- **Task description**
Set out each line from the following listing that includes the word "planes".

- **Materials provided**
══════
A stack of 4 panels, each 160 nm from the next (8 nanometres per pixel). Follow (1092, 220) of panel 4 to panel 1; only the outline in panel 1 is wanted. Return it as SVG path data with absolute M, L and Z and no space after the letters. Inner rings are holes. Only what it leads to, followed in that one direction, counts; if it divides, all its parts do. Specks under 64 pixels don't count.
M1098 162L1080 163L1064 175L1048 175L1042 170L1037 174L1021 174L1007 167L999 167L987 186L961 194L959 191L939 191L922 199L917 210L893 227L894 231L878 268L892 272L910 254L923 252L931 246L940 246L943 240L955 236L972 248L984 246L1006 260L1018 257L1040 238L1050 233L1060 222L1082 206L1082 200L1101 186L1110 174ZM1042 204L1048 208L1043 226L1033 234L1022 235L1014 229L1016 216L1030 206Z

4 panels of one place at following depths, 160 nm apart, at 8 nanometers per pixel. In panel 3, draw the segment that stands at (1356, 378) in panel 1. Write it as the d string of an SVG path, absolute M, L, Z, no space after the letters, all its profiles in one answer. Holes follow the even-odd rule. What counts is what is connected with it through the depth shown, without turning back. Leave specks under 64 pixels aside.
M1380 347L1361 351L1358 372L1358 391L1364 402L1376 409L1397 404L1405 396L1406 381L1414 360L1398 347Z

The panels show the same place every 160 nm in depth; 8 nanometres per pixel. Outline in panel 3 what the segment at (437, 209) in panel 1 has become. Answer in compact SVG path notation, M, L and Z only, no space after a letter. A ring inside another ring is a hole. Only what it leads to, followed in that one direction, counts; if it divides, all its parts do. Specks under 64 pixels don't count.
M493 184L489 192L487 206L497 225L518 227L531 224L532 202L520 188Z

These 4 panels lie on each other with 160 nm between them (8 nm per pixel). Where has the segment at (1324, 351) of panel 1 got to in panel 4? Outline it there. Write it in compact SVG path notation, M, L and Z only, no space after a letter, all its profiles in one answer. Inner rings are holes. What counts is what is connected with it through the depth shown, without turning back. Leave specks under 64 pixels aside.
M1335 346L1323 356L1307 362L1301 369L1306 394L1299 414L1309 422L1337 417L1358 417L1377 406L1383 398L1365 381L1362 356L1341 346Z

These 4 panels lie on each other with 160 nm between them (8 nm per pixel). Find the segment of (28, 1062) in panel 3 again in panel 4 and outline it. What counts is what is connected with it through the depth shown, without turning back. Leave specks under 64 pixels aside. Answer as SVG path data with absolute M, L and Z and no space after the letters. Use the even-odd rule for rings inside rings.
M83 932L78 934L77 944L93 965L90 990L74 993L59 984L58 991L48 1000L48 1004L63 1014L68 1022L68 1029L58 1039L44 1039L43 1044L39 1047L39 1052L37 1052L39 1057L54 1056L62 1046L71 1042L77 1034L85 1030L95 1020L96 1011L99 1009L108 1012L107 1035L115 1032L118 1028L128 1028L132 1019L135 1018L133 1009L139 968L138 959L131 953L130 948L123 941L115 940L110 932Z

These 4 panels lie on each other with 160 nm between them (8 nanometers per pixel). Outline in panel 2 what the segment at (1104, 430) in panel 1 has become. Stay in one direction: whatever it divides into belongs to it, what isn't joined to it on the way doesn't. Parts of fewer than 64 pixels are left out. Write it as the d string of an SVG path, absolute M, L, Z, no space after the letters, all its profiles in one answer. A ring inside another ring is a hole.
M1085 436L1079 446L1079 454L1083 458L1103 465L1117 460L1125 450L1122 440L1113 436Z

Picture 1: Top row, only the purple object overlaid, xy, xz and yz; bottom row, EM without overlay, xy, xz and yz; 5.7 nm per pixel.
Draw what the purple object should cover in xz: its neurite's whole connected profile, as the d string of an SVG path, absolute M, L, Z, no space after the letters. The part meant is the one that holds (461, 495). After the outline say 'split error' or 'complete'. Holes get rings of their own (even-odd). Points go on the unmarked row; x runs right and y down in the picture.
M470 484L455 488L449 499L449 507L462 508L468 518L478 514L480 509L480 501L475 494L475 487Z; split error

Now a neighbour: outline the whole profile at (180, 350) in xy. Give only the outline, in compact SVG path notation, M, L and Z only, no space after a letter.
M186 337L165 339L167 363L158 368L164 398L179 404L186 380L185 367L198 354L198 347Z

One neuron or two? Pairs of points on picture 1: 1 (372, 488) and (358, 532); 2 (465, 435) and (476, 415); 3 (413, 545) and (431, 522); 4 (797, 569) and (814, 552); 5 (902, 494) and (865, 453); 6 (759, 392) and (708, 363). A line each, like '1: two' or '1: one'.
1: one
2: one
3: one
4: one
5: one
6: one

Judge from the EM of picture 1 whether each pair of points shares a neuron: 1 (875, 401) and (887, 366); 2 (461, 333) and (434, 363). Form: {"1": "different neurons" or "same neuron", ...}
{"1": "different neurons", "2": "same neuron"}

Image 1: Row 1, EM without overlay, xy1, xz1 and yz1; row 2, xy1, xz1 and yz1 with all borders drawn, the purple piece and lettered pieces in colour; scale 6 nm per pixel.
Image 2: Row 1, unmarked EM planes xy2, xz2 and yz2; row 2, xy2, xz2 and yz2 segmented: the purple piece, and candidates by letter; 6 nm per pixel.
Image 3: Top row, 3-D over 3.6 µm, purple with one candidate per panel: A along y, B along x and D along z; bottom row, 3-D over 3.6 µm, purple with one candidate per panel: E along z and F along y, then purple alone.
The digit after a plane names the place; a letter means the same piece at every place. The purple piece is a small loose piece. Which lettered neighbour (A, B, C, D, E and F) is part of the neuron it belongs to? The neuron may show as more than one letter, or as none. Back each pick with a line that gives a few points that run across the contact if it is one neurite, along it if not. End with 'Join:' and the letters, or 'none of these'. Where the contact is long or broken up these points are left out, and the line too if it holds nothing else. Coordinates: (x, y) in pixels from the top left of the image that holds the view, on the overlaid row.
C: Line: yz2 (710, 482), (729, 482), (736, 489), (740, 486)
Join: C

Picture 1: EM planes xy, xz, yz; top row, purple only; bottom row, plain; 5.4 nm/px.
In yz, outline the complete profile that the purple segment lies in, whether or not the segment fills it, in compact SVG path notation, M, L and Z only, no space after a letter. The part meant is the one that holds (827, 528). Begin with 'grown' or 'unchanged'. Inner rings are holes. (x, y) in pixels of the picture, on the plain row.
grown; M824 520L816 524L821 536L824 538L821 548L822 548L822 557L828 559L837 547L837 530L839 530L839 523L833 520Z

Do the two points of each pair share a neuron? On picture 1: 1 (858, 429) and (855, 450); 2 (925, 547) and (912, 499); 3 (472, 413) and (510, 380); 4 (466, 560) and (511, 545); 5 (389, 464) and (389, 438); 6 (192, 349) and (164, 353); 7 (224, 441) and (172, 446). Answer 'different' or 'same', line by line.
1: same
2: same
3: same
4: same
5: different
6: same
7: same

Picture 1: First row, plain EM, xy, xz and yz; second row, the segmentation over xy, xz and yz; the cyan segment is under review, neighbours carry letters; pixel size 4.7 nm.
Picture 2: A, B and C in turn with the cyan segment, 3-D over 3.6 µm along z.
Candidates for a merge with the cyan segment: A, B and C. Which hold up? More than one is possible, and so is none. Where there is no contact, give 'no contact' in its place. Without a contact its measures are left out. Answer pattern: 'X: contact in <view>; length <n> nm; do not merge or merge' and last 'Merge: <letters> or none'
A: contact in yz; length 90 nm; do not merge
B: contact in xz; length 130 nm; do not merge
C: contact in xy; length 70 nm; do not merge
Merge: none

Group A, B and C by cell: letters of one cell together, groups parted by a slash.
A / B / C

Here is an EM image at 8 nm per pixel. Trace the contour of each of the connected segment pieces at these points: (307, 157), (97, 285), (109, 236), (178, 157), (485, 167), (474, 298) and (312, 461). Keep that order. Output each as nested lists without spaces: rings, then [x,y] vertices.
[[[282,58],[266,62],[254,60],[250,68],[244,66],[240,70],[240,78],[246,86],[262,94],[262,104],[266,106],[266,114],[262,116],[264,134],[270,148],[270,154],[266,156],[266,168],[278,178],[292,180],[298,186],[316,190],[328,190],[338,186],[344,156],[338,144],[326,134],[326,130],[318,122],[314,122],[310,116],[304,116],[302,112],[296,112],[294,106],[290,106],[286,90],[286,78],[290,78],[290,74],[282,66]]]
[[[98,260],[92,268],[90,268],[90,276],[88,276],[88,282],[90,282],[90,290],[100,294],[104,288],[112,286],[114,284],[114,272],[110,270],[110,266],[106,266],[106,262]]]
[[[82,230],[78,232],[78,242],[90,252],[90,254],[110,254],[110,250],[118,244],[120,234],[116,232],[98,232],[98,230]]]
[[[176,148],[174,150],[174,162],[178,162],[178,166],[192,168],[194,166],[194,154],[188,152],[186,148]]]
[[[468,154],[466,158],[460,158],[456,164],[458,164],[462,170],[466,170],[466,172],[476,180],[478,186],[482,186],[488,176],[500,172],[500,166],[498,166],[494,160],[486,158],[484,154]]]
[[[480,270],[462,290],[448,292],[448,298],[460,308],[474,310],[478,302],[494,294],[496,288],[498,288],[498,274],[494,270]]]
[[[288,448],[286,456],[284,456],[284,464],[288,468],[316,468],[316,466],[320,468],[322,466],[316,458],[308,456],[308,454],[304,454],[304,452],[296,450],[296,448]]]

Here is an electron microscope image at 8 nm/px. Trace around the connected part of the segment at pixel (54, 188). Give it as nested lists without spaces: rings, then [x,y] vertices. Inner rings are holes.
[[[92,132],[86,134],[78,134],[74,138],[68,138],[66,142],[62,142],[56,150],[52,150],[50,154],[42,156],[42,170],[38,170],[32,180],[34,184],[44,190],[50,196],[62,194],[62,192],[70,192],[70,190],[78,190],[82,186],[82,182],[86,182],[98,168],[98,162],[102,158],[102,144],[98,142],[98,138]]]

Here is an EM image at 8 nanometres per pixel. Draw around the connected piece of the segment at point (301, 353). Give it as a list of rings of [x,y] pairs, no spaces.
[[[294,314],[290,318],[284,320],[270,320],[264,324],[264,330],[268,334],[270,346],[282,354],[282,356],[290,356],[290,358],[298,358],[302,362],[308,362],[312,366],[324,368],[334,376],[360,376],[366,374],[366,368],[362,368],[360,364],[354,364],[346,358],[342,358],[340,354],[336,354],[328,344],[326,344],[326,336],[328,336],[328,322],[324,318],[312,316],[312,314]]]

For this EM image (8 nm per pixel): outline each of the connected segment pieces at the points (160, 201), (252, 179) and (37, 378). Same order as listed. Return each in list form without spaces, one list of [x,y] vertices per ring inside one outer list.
══════
- **Problem solution**
Image 2: Row 1, unmarked EM planes xy2, xz2 and yz2; row 2, xy2, xz2 and yz2 segmented: the purple piece, and candidates by letter; 6 nm per pixel.
Picture 1: EM planes xy, xz, yz; top row, purple only; bottom row, plain; 5.4 nm/px.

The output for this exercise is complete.